This task calls for copying every line of the records that includes the word "level".

(Data records)
####
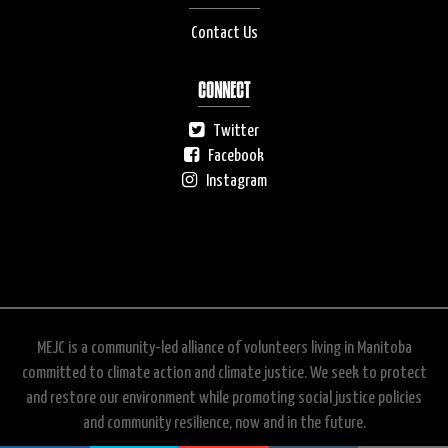
Contact Us
CONNECT
Twitter
Facebook
Instagram
MEJC is a community-led alliance of volunteers living in Manitoba
committed to climate action and climate justice. We seek to protect
and restore our environment while promoting social justice policies
and community resilience, now and in the future.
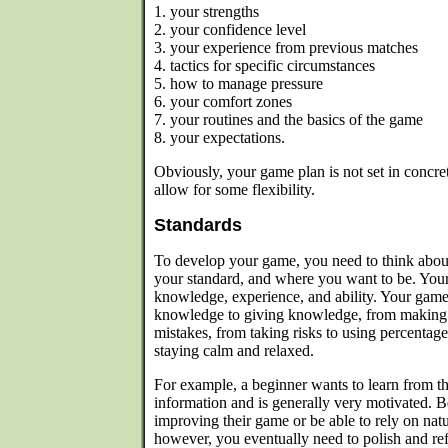
1. your strengths
2. your confidence level
3. your experience from previous matches
4. tactics for specific circumstances
5. how to manage pressure
6. your comfort zones
7. your routines and the basics of the game
8. your expectations.
Obviously, your game plan is not set in concret
allow for some flexibility.
Standards
To develop your game, you need to think about
your standard, and where you want to be. Your
knowledge, experience, and ability. Your gam
knowledge to giving knowledge, from making 
mistakes, from taking risks to using percentag
staying calm and relaxed.
For example, a beginner wants to learn from th
information and is generally very motivated. 
improving their game or be able to rely on natur
however, you eventually need to polish and r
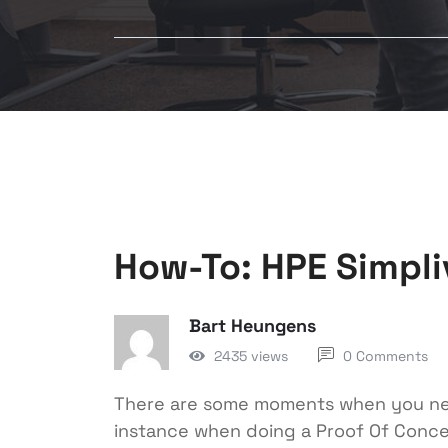
How-To: HPE Simpli
Bart Heungens
2435 views
0 Comments
There are some moments when you need
instance when doing a Proof Of Conce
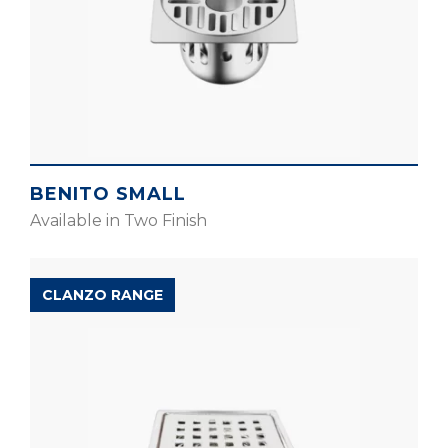
BENITO SMALL
Available in Two Finish
CLANZO RANGE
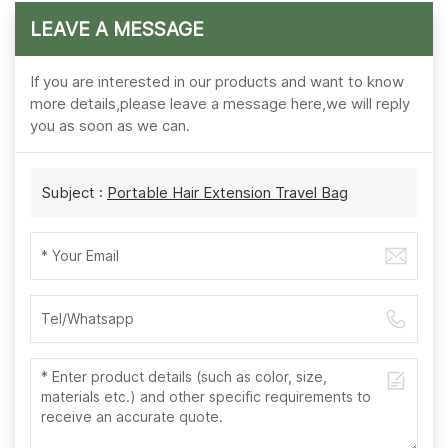
LEAVE A MESSAGE
If you are interested in our products and want to know
more details,please leave a message here,we will reply
you as soon as we can.
Subject :
Portable Hair Extension Travel Bag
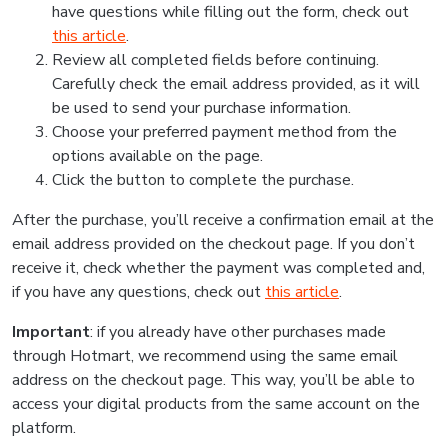
have questions while filling out the form, check out
this article
.
Review all completed fields before continuing.
Carefully check the email address provided, as it will
be used to send your purchase information.
Choose your preferred payment method from the
options available on the page.
Click the button to complete the purchase.
After the purchase, you’ll receive a confirmation email at the
email address provided on the checkout page. If you don’t
receive it, check whether the payment was completed and,
if you have any questions, check out
this article
.
Important
: if you already have other purchases made
through Hotmart, we recommend using the same email
address on the checkout page. This way, you’ll be able to
access your digital products from the same account on the
platform.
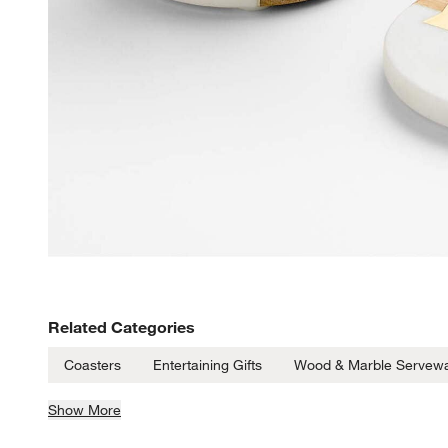
Related Categories
Coasters
Entertaining Gifts
Wood & Marble Servew
Show More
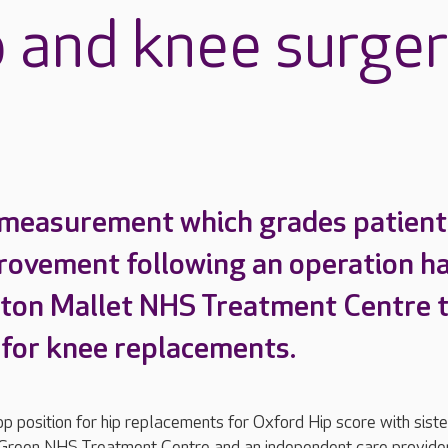
p and knee surge
 measurement which grades patient
rovement following an operation h
ton Mallet NHS Treatment Centre 
a for knee replacements.
op position for hip replacements for Oxford Hip score with siste
Green NHS Treatment Centre and an independent care provider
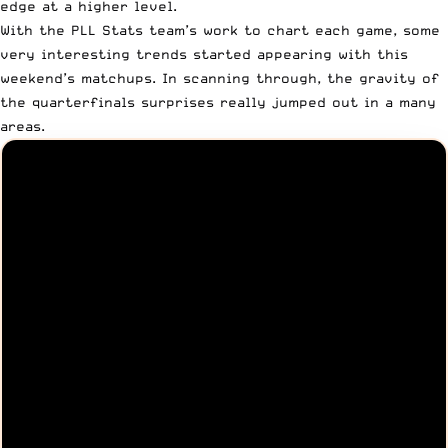
edge at a higher level.
With the
PLL Stats
team’s work to chart each game, some
very interesting trends started appearing with this
weekend’s matchups. In scanning through, the gravity of
the
quarterfinals surprises
really jumped out in a many
areas.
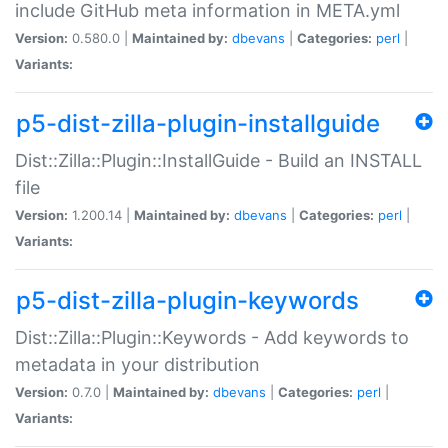
include GitHub meta information in META.yml
Version:
0.580.0 |
Maintained by:
dbevans
|
Categories:
perl
|
Variants:
p5-dist-zilla-plugin-installguide
Dist::Zilla::Plugin::InstallGuide - Build an INSTALL
file
Version:
1.200.14 |
Maintained by:
dbevans
|
Categories:
perl
|
Variants:
p5-dist-zilla-plugin-keywords
Dist::Zilla::Plugin::Keywords - Add keywords to
metadata in your distribution
Version:
0.7.0 |
Maintained by:
dbevans
|
Categories:
perl
|
Variants:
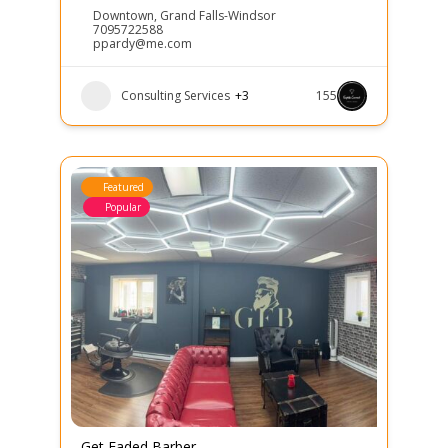
Downtown
,
Grand Falls-Windsor
7095722588
ppardy@me.com
Consulting Services
+3
155
Featured
Popular
Get Faded Barber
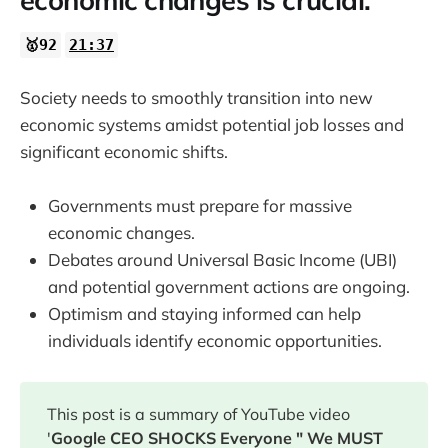
economic changes is crucial.
🥇92
21:37
Society needs to smoothly transition into new
economic systems amidst potential job losses and
significant economic shifts.
Governments must prepare for massive
economic changes.
Debates around Universal Basic Income (UBI)
and potential government actions are ongoing.
Optimism and staying informed can help
individuals identify economic opportunities.
This post is a summary of YouTube video
'
Google CEO SHOCKS Everyone " We MUST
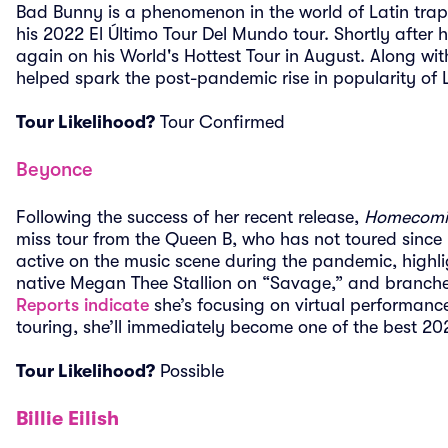
Bad Bunny is a phenomenon in the world of Latin trap
his 2022 El Último Tour Del Mundo tour. Shortly after h
again on his World's Hottest Tour in August. Along wi
helped spark the post-pandemic rise in popularity of 
Tour Likelihood?
Tour Confirmed
Beyonce
Following the success of her recent release,
Homecomin
miss tour from the Queen B, who has not toured since
active on the music scene during the pandemic, highli
native Megan Thee Stallion on “Savage,” and branched
Reports indicate
she’s focusing on virtual performance
touring, she’ll immediately become one of the best 2
Tour Likelihood?
Possible
Billie Eilish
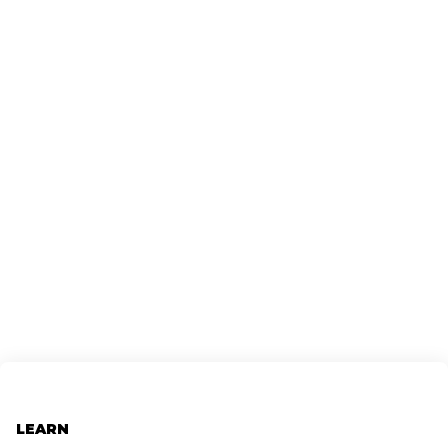
LEARN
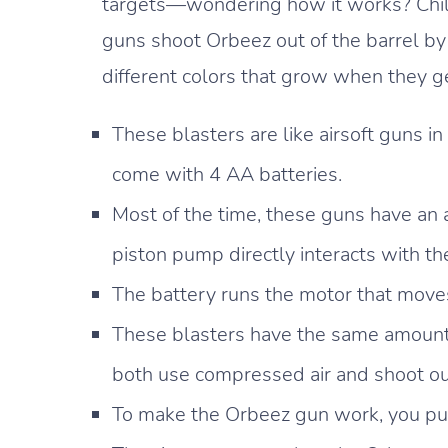
targets—wondering how it works? Child
guns shoot Orbeez out of the barrel by
different colors that grow when they g
These blasters are like airsoft guns i
come with 4 AA batteries.
Most of the time, these guns have an a
piston pump directly interacts with th
The battery runs the motor that move
These blasters have the same amount 
both use compressed air and shoot out 
To make the Orbeez gun work, you put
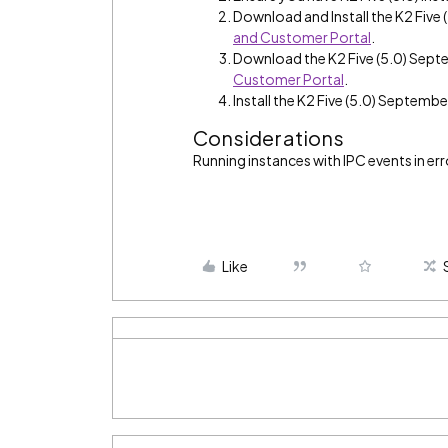
Download and Install the K2 Fiv
and Customer Portal
.
Download the K2 Five (5.0) Sep
Customer Portal
.
Install the K2 Five (5.0) Septemb
Considerations
Running instances with IPC events in erro
Like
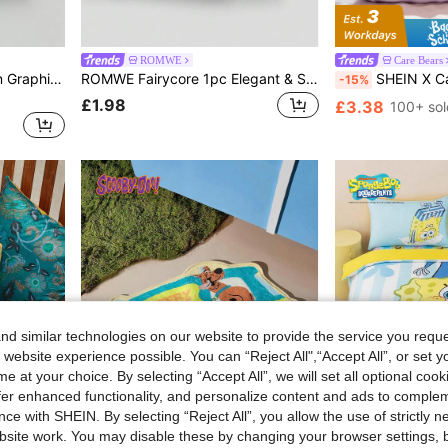
ROMWE
Care Bears
Batman X ROMWE Cartoon Graphic Pillow Cover
ROMWE Fairycore 1pc Elegant & Sweet Bow Knot & Deer Pattern Pillow Cover, Printed Plush Square Pillow Sham, Suitable For Daily Living Room Bedroom Home Decor, Sofa Cushion Cover Car Pillow Cover, All Season
SHEIN X Care Bears 2pcs Cute Cartoon Pattern Pillow Cove
-15%
£1.98
£3.38
100+ sol
d similar technologies on our website to provide the service you reque
 website experience possible. You can “Reject All",“Accept All”, or set y
e at your choice. By selecting “Accept All”, we will set all optional coo
offer enhanced functionality, and personalize content and ads to comple
ce with SHEIN. By selecting “Reject All”, you allow the use of strictly 
14
site work. You may disable these by changing your browser settings, b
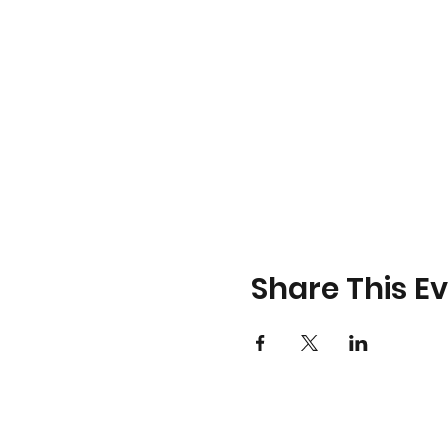
Share This E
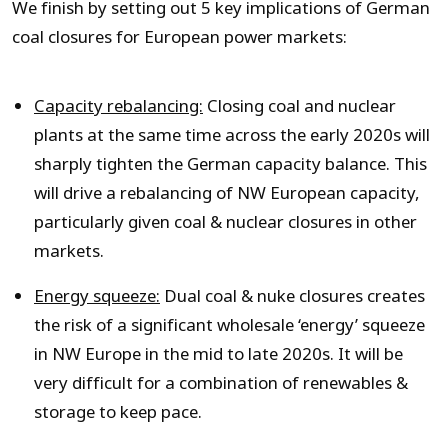
We finish by setting out 5 key implications of German
coal closures for European power markets:
Capacity rebalancing:
Closing coal and nuclear
plants at the same time across the early 2020s will
sharply tighten the German capacity balance. This
will drive a rebalancing of NW European capacity,
particularly given coal & nuclear closures in other
markets.
Energy squeeze:
Dual coal & nuke closures creates
the risk of a significant wholesale ‘energy’ squeeze
in NW Europe in the mid to late 2020s. It will be
very difficult for a combination of renewables &
storage to keep pace.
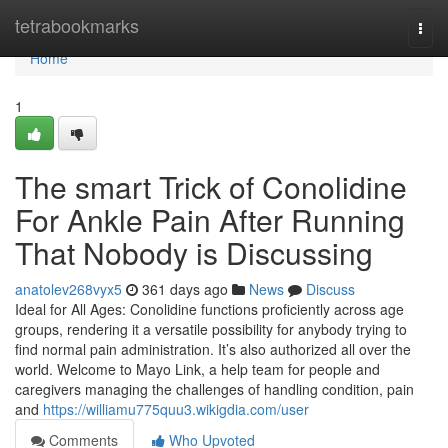
Home
tetrabookmarks
Togg
navi
Home
1
The smart Trick of Conolidine
For Ankle Pain After Running
That Nobody is Discussing
anatolev268vyx5
361 days ago
News
Discuss
Ideal for All Ages: Conolidine functions proficiently across age
groups, rendering it a versatile possibility for anybody trying to
find normal pain administration. It’s also authorized all over the
world. Welcome to Mayo Link, a help team for people and
caregivers managing the challenges of handling condition, pain
and
https://williamu775quu3.wikigdia.com/user
Comments
Who Upvoted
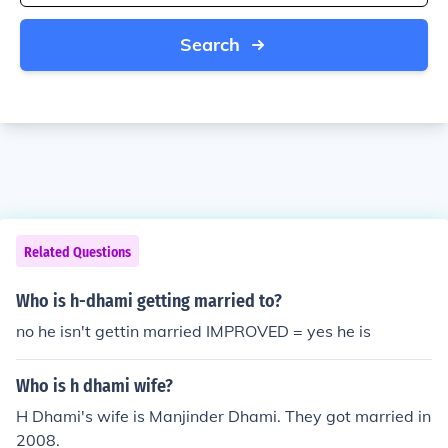
Search
Related Questions
Who is h-dhami getting married to?
no he isn't gettin married IMPROVED = yes he is
Who is h dhami wife?
H Dhami's wife is Manjinder Dhami. They got married in
2008.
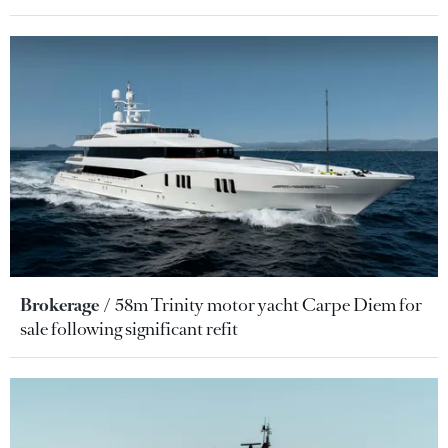
Brokerage
58m Trinity motor yacht Carpe Diem for
sale following significant refit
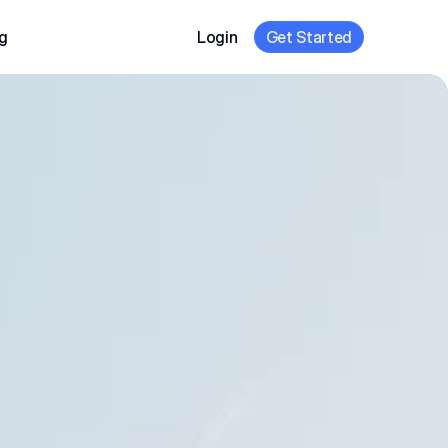
g
Login
Get Started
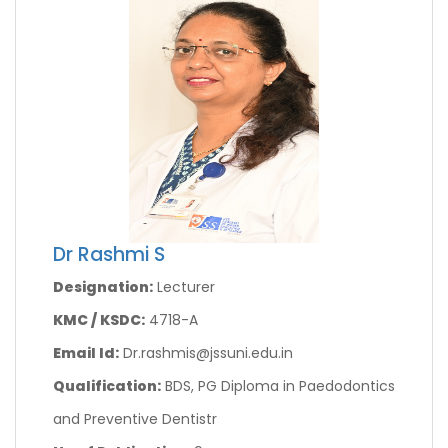
Dr Rashmi S
Designation:
Lecturer
KMC / KSDC:
4718-A
Email Id:
Dr.rashmis@jssuni.edu.in
Qualification:
BDS, PG Diploma in Paedodontics
and Preventive Dentistr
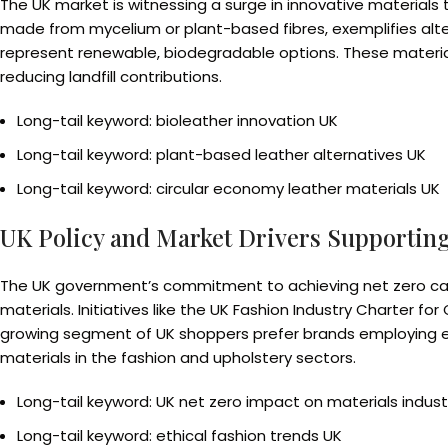
The UK market is witnessing a surge in innovative materials 
made from mycelium or plant-based fibres, exemplifies alte
represent renewable, biodegradable options. These materials
reducing landfill contributions.
Long-tail keyword: bioleather innovation UK
Long-tail keyword: plant-based leather alternatives UK
Long-tail keyword: circular economy leather materials UK
UK Policy and Market Drivers Supporting
The UK government’s commitment to achieving net zero ca
materials. Initiatives like the UK Fashion Industry Charter 
growing segment of UK shoppers prefer brands employing ethi
materials in the fashion and upholstery sectors.
Long-tail keyword: UK net zero impact on materials indust
Long-tail keyword: ethical fashion trends UK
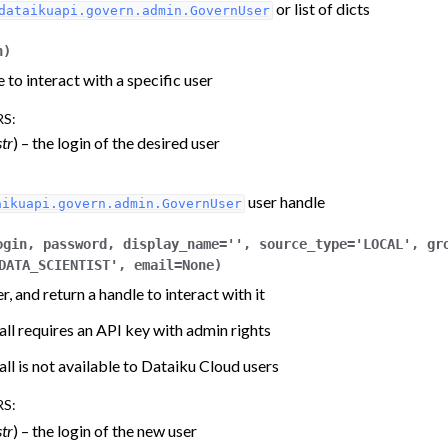
or list of dicts
dataikuapi.govern.admin.GovernUser
n
)
 to interact with a specific user
RS
:
str
) – the login of the desired user
gin components
user handle
aikuapi.govern.admin.GovernUser
ogin
,
password
,
display_name
=
''
,
source_type
=
'LOCAL'
,
gr
DATA_SCIENTIST'
,
email
=
None
)
r, and return a handle to interact with it
all requires an API key with admin rights
all is not available to Dataiku Cloud users
RS
:
str
) – the login of the new user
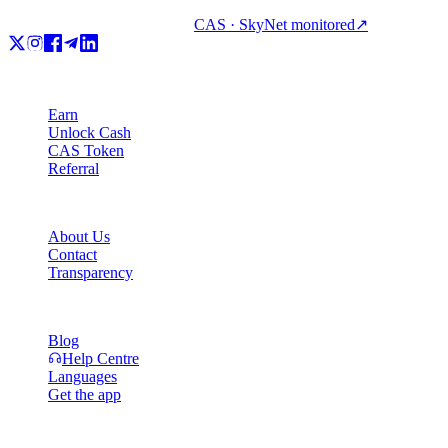
CAS · SkyNet monitored
↗
Product
Earn
Unlock Cash
CAS Token
Referral
Company
About Us
Contact
Transparency
Resources
Blog
Help Centre
Languages
Get the app
Legal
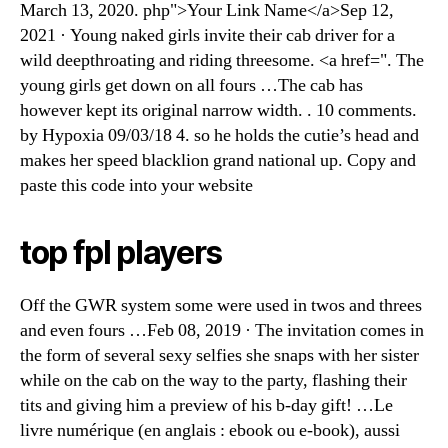
March 13, 2020. php">Your Link Name</a>Sep 12,
2021 · Young naked girls invite their cab driver for a
wild deepthroating and riding threesome. <a href=". The
young girls get down on all fours …The cab has
however kept its original narrow width. . 10 comments.
by Hypoxia 09/03/18 4. so he holds the cutie’s head and
makes her speed blacklion grand national up. Copy and
paste this code into your website
top fpl players
Off the GWR system some were used in twos and threes
and even fours …Feb 08, 2019 · The invitation comes in
the form of several sexy selfies she snaps with her sister
while on the cab on the way to the party, flashing their
tits and giving him a preview of his b-day gift! …Le
livre numérique (en anglais : ebook ou e-book), aussi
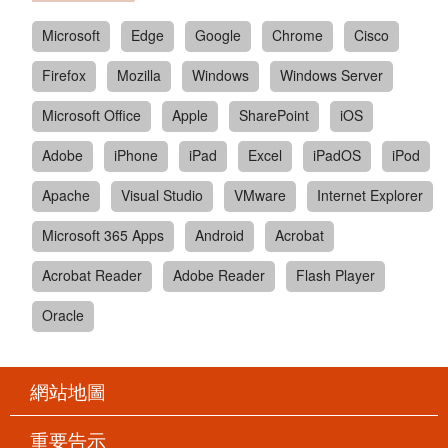
Microsoft
Edge
Google
Chrome
Cisco
Firefox
Mozilla
Windows
Windows Server
Microsoft Office
Apple
SharePoint
iOS
Adobe
iPhone
iPad
Excel
iPadOS
iPod
Apache
Visual Studio
VMware
Internet Explorer
Microsoft 365 Apps
Android
Acrobat
Acrobat Reader
Adobe Reader
Flash Player
Oracle
網站地圖
重要告示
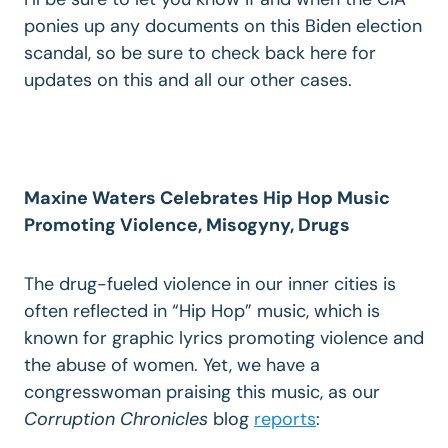
ponies up any documents on this Biden election
scandal, so be sure to check back here for
updates on this and all our other cases.
Maxine Waters Celebrates Hip Hop Music
Promoting Violence, Misogyny, Drugs
The drug-fueled violence in our inner cities is
often reflected in “Hip Hop” music, which is
known for graphic lyrics promoting violence and
the abuse of women. Yet, we have a
congresswoman praising this music, as our
Corruption Chronicles
blog
reports
:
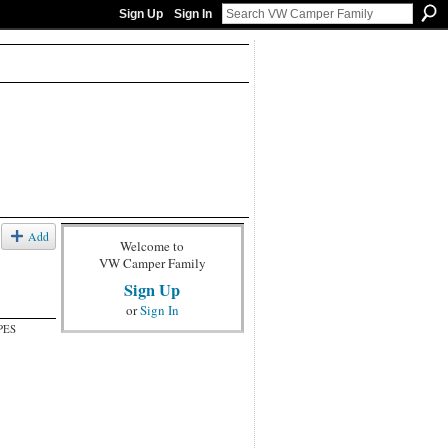
Sign Up
Sign In
Add
Welcome to
VW Camper Family
Sign Up
or
Sign In
PES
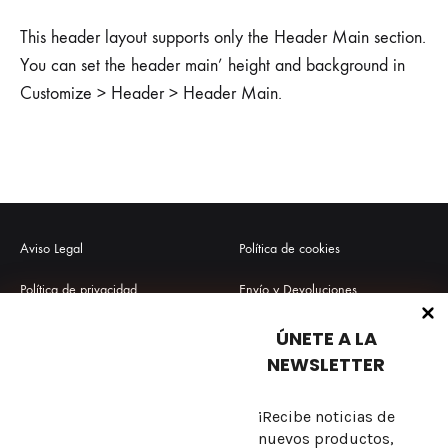
This header layout supports only the Header Main section.
You can set the header main’ height and background in
Customize > Header > Header Main.
Aviso Legal
Política de cookies
Política de privacidad
Envío y Devoluciones
Términos y condiciones
Preguntas frecuentes
ÚNETE A LA
NEWSLETTER
¡Recibe noticias de
Sobre nosotros
nuevos productos,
####
**Response below:**
2. your confidence level
edge at a higher level.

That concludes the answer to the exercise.